There is a picture frame in the room you took me to
yesterday, Steve, the room where the rugs that Carole had made were hanging on
the walls. The picture frame of which
I’m speaking says, “Three generations….Children are born, traditions are
passed, the love continues on.”
It is hard to fathom that Carole, who had suffered from
health problems for so long and fought them with her positive attitude to the
very end of her life, is no longer physically with us. Yet, I have a feeling that she left us a
message in that picture frame. It was a
message that defined her life. Her
greatest joy was her family. She always
took great care of you, Michelle and Michael when you were growing up, helping
out with your extra-curricular activities as well, and when you had your own families, she worked
very hard to follow all of your children’s activities in school and on the
playing field. In effect, the message she left you is that love continues on.

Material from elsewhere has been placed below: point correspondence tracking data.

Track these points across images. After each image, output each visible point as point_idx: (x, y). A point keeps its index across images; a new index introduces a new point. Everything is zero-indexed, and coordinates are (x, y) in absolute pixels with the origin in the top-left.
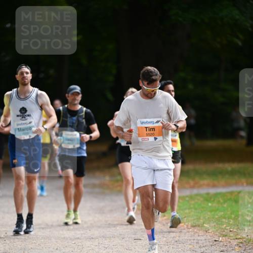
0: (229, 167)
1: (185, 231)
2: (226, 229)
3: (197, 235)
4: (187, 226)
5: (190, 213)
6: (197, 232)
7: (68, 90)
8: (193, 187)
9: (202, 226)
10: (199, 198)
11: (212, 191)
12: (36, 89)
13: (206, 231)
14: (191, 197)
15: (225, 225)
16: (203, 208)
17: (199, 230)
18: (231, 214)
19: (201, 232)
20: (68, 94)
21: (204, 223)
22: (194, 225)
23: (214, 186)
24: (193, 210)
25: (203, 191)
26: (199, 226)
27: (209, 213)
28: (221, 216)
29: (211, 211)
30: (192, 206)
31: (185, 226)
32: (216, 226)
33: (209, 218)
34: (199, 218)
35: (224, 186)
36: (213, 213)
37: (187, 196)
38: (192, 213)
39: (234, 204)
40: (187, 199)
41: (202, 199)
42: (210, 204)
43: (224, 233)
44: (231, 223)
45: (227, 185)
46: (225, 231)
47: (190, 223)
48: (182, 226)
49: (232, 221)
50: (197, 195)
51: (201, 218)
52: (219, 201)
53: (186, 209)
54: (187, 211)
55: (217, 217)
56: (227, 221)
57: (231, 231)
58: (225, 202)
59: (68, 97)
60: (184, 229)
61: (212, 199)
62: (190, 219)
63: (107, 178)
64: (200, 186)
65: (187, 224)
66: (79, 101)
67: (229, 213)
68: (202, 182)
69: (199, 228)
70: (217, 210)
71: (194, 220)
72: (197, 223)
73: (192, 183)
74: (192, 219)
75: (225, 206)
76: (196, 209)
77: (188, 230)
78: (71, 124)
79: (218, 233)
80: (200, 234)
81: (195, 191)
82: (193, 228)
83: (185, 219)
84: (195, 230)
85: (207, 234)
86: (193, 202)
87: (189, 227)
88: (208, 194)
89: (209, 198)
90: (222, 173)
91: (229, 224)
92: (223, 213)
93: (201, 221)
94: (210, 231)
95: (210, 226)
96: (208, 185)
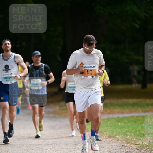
0: (131, 101)
1: (104, 140)
2: (129, 139)
3: (112, 142)
4: (106, 137)
5: (107, 129)
6: (111, 141)
7: (33, 54)
8: (109, 113)
9: (115, 137)
10: (113, 120)
11: (121, 116)
12: (14, 53)
13: (117, 140)
14: (108, 120)
15: (128, 137)
16: (115, 126)
17: (113, 139)
18: (132, 130)
19: (114, 140)
20: (33, 56)
21: (116, 135)
22: (110, 136)
23: (122, 113)
24: (109, 127)
25: (116, 116)
26: (113, 137)
27: (119, 129)
28: (126, 131)
29: (120, 128)
30: (109, 125)
31: (105, 137)
32: (123, 137)
33: (119, 132)
34: (113, 132)
35: (128, 113)
36: (121, 129)
37: (106, 119)
38: (109, 129)
39: (134, 124)
40: (106, 120)
41: (115, 121)
42: (119, 124)
43: (128, 141)
44: (132, 135)
45: (130, 112)
46: (129, 140)
47: (107, 135)
48: (103, 137)
49: (133, 134)
50: (112, 118)
51: (114, 132)
52: (125, 122)
53: (105, 127)
54: (106, 128)
55: (124, 131)
56: (130, 134)
57: (132, 140)
58: (129, 122)
59: (33, 58)
60: (104, 139)
61: (121, 121)
62: (107, 132)
63: (58, 108)
64: (114, 113)
65: (105, 136)
66: (40, 61)
67: (131, 129)
68: (115, 110)
69: (113, 138)
70: (124, 127)
71: (110, 133)
72: (112, 135)
73: (109, 111)
74: (109, 132)
75: (129, 124)
76: (111, 127)
77: (106, 139)
78: (36, 75)
79: (124, 141)
80: (113, 142)
81: (111, 116)
82: (109, 138)
83: (105, 132)
84: (111, 140)
85: (118, 142)
86: (109, 123)
87: (107, 138)
88: (118, 117)
89: (119, 120)
90: (127, 105)
91: (131, 136)
92: (127, 129)
93: (114, 134)
94: (120, 140)
95: (120, 137)
96: (119, 112)
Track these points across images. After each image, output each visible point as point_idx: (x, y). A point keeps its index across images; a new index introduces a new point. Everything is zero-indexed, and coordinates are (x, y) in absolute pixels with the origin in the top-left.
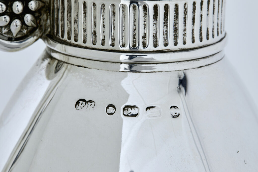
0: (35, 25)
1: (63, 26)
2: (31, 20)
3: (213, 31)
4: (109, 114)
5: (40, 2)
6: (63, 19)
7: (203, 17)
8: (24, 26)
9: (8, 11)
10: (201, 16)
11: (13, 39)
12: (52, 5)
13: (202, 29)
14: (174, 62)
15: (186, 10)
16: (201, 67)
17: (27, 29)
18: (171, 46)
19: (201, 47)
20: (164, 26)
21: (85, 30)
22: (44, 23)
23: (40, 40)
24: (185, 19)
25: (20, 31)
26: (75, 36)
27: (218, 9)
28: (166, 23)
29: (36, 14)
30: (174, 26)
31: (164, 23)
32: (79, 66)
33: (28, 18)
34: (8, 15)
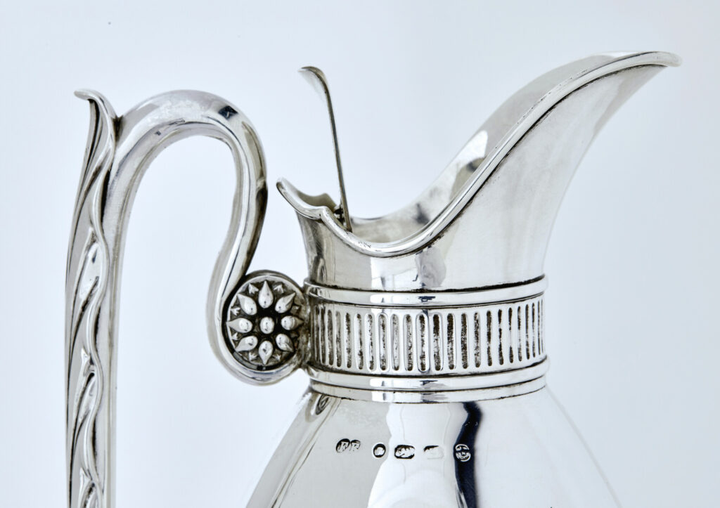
0: (291, 350)
1: (324, 348)
2: (286, 342)
3: (519, 352)
4: (377, 456)
5: (297, 319)
6: (323, 339)
7: (502, 331)
8: (276, 350)
9: (255, 330)
10: (500, 330)
11: (264, 368)
12: (312, 322)
13: (502, 348)
14: (464, 390)
15: (477, 321)
16: (502, 398)
17: (281, 354)
18: (459, 369)
19: (502, 372)
20: (449, 342)
21: (349, 351)
22: (304, 346)
23: (300, 371)
24: (477, 333)
25: (272, 357)
26: (338, 360)
27: (527, 324)
28: (450, 339)
29: (293, 334)
30: (462, 342)
31: (449, 339)
32: (343, 398)
33: (282, 340)
34: (256, 336)
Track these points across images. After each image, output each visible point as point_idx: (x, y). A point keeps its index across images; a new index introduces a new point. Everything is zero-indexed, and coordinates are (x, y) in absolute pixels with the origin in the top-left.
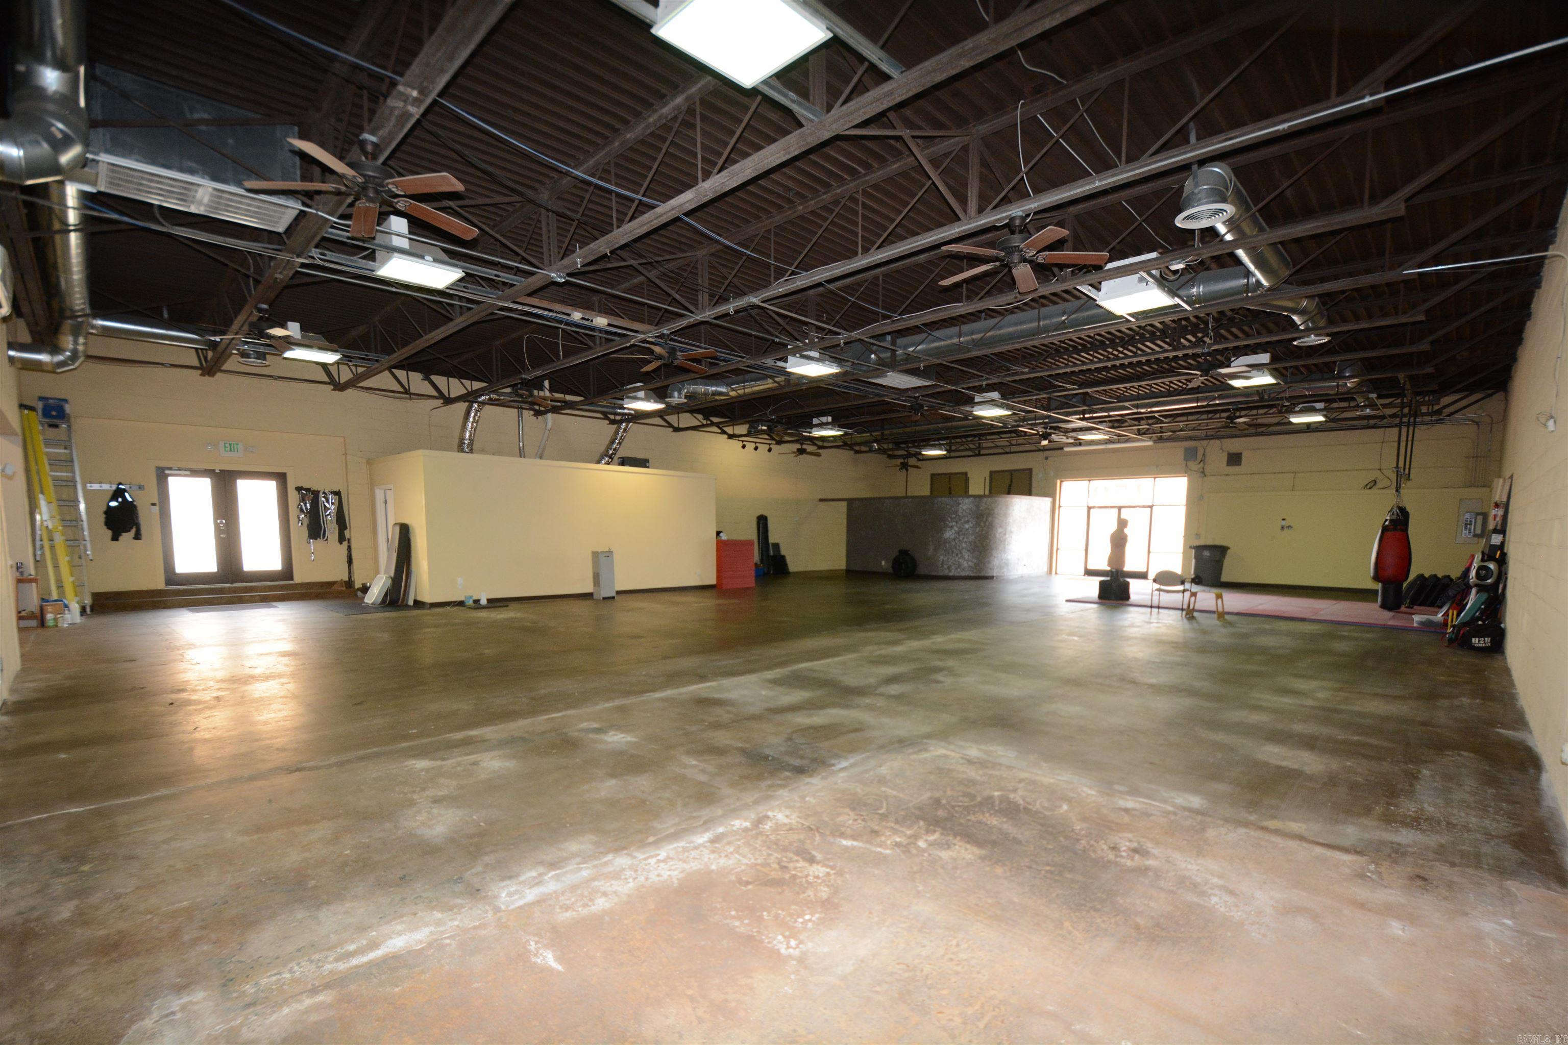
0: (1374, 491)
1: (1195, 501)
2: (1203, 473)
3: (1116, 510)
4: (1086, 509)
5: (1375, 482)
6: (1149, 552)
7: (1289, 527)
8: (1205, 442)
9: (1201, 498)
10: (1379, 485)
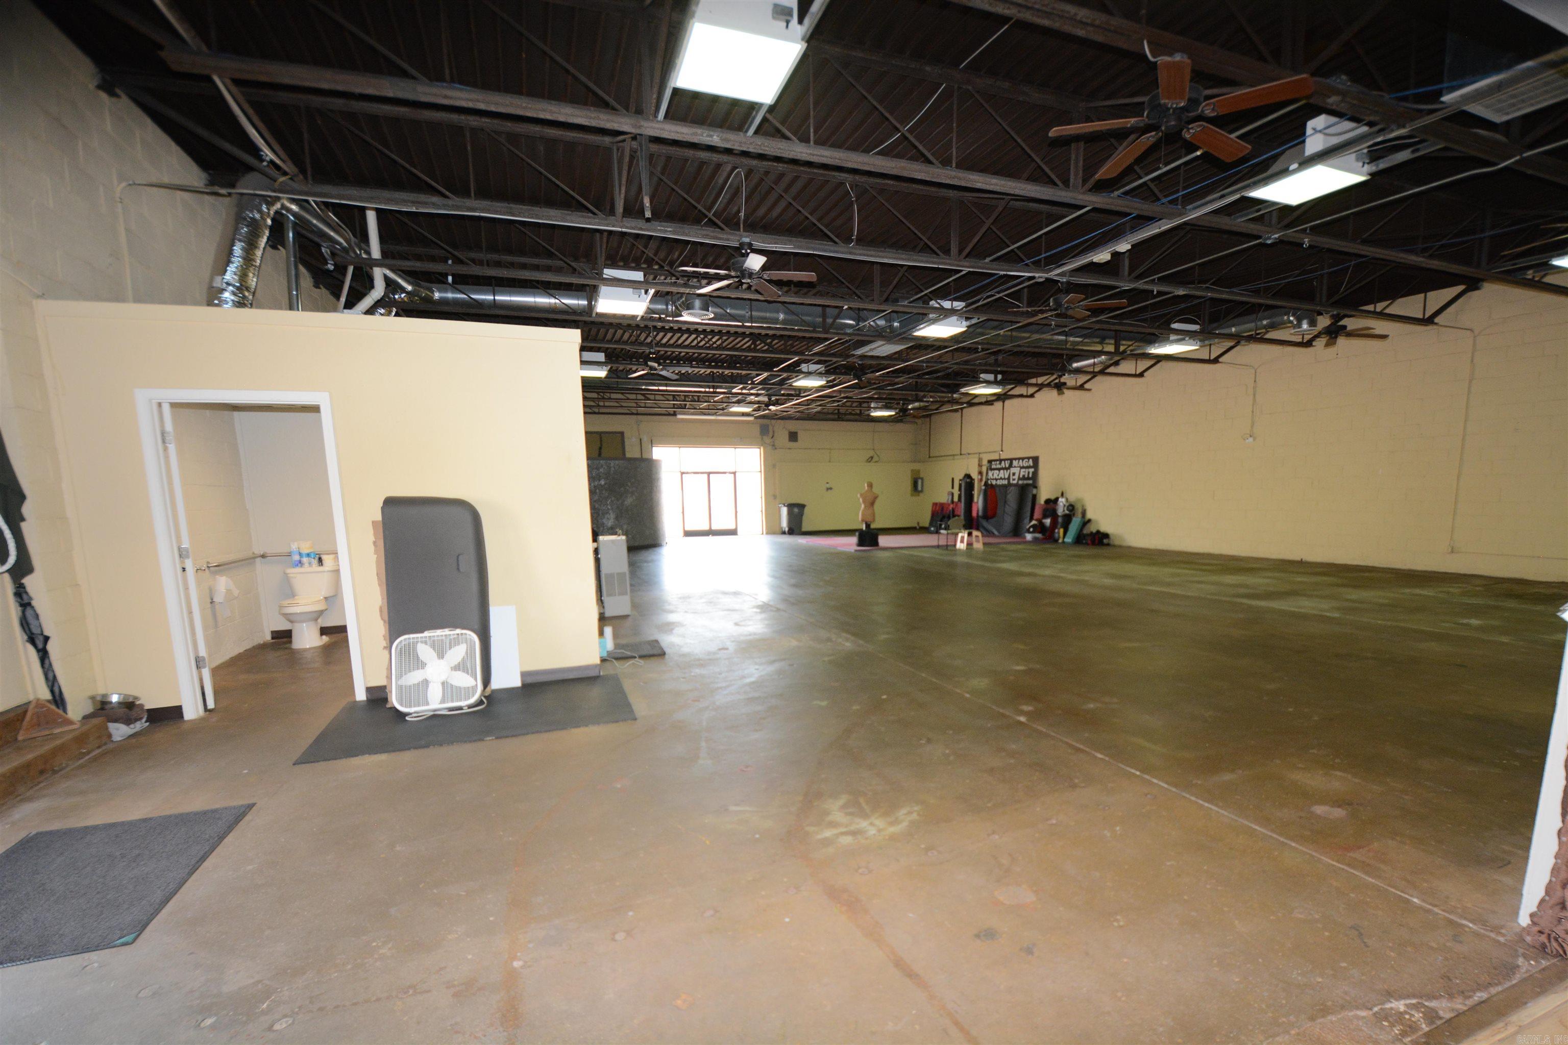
0: (872, 464)
1: (771, 469)
2: (774, 446)
3: (706, 475)
4: (680, 474)
5: (872, 458)
6: (736, 512)
7: (831, 489)
8: (773, 422)
9: (774, 466)
10: (874, 460)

It’s not surprising that the first word used to describe
Carole was “KIND” when I asked what word defined her best. Lately, people are
not used to others being kind, and they themselves have to be reminded to
“choose kind.” Yet for Carole being kind
was just part of her nature. She believed
that her children and grandchildren made the world a softer, kinder place. You all saw it the other way around. She was the one who made your worlds softer
and kinder. I know you will always
harbor pleasant memories of the overnights with grandma, making fairy gardens
together, and baking special holiday treats with her.
Steve, I hadn’t realized that you and Carole had known each
other since you were 18 and she was 16. Your love for one another was not only
long, it was also deep. Not every spouse
continues to be supportive of a loved one who faces long-term health
problems. You helped her find comfort in
your new surrounds when you moved from Gertie Avenue and you ensured that she
could remain engaged in the activities that brought meaning to her life.
As the days pass, I hope and pray that you all will relish
the fond memories that you have about Carole.
If you continue to gather for the Jewish holidays that meant so much to
her, I know you will feel her presence. By keeping your strong family
relationships intact, you will be honoring the values she held so dearly. Death can sever our physical relationships with
our loved ones but it does not change the love we feel in our hearts. I know you are all grateful for the times you
had with Carole and I hope and pray that the days ahead will bring you comfort
as you continue to sense the blessings she added to your lives.